Pharmaceutical fentanyl was developed for pain management treatment of cancer patients, applied in a patch on the skin, the DEA says in a fact sheet. But “because of its powerful opioid properties, fentanyl is also diverted for abuse.” Fentanyl use can result in an intense, short-term high; temporary euphoria; slowed respiration; reduced blood pressure; nausea; fainting; seizures; and death.
It may be consumed alone or in combination with other drugs. The DEA drug assessment reports that fentanyl is increasingly being deliberately mixed with cocaine to create a “speedball,” or with cocaine and heroin for a “super speedball.”
The presence of fentanyl-contaminated cocaine is also rising, says the DEA report. “Fentanyl/cocaine mixtures often target a user-base that is typically unaware it is consuming fentanyl and thus more likely to have an adverse reaction than one who intentionally sought out the opioid,” the report notes.
The increasing number of deaths associated with fentanyl has regulators and drug-testing companies concerned, and federal officials have been evaluating whether to add fentanyl in the federal drug-testing program, according the minutes of a December 2018 meeting of the U.S. Substance Abuse and Mental Health Services Administration’s Drug Testing Advisory Board. SAMHSA is part of the Department of Health and Human Services, which is responsible for issuing drug-testing guidelines for the government.
Wilbert Burnsworth of Connellsville, Pennsylvania, was the driver of that tri-axle dump truck who’s facing murder charges.

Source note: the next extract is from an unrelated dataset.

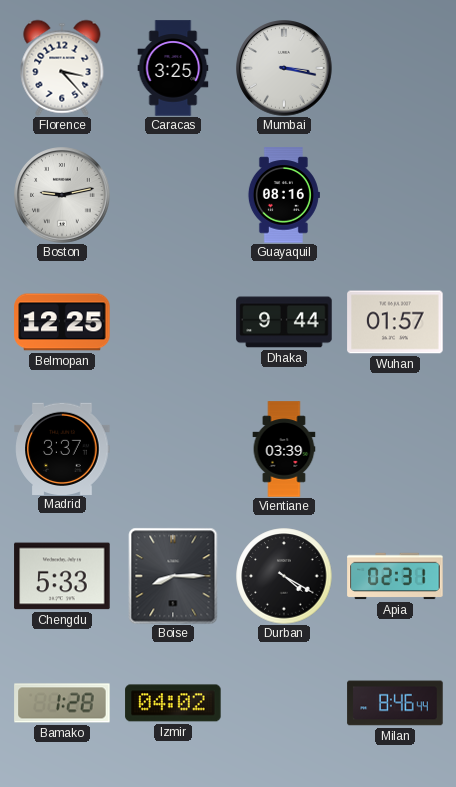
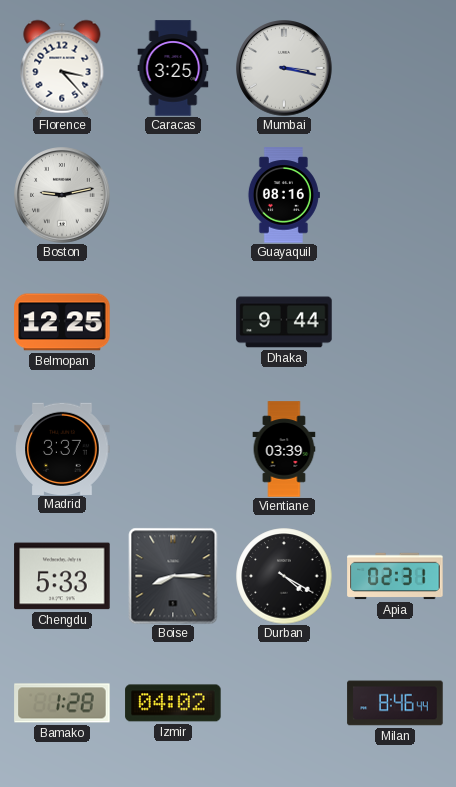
Wuhan: 01:57 -> none
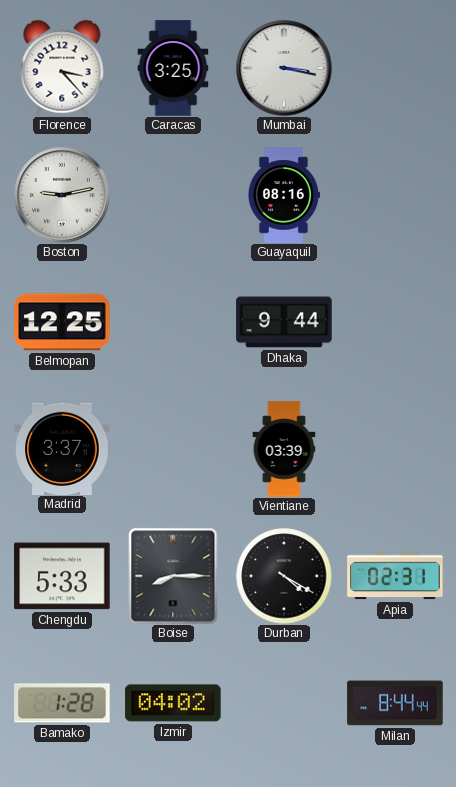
Milan: 8:46 -> 8:44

According to published reports, he was found to have benzoylecgonine, a derivative of cocaine, as well as fentanyl and norfentanyl in his system at the time of the crash.

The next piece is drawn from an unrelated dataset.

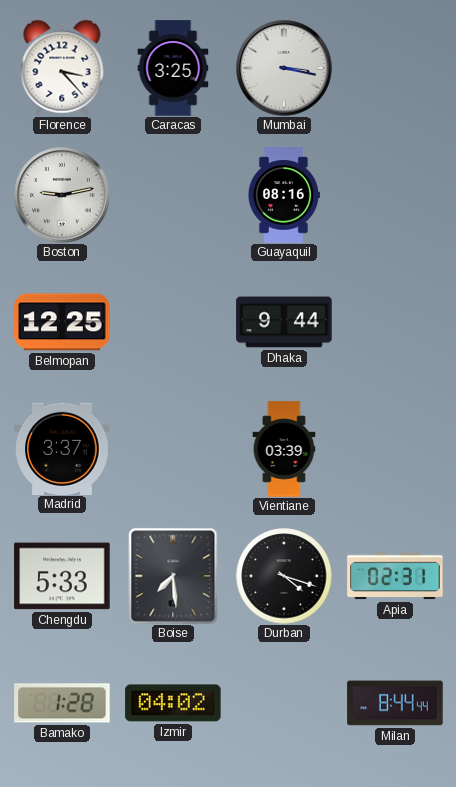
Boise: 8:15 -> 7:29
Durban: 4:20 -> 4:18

A witness told state police that before the crash the tri-axle, loaded with coal, passed her and two vehicles in front of her “at a high rate of speed,” crossing the double yellow line several times, at one point completely in the opposing lane of traffic.
Burnsworth was charged with three counts each of third-degree murder, aggravated assault, homicide by vehicle while DUI, aggravated assault by vehicle while DUI, homicide by vehicle, DUI, involuntary manslaughter, recklessly endangering another person and aggravated assault by vehicle, and one count of risking catastrophe.
In 1973, Jim Croce wrote the song “Speedball Tucker,” about a trucker in a broken-down rig driving “with a cupful of cold black coffee and a pocketful of West Coast turn arounds [uppers].” But today’s version of “speedball” is far more dangerous.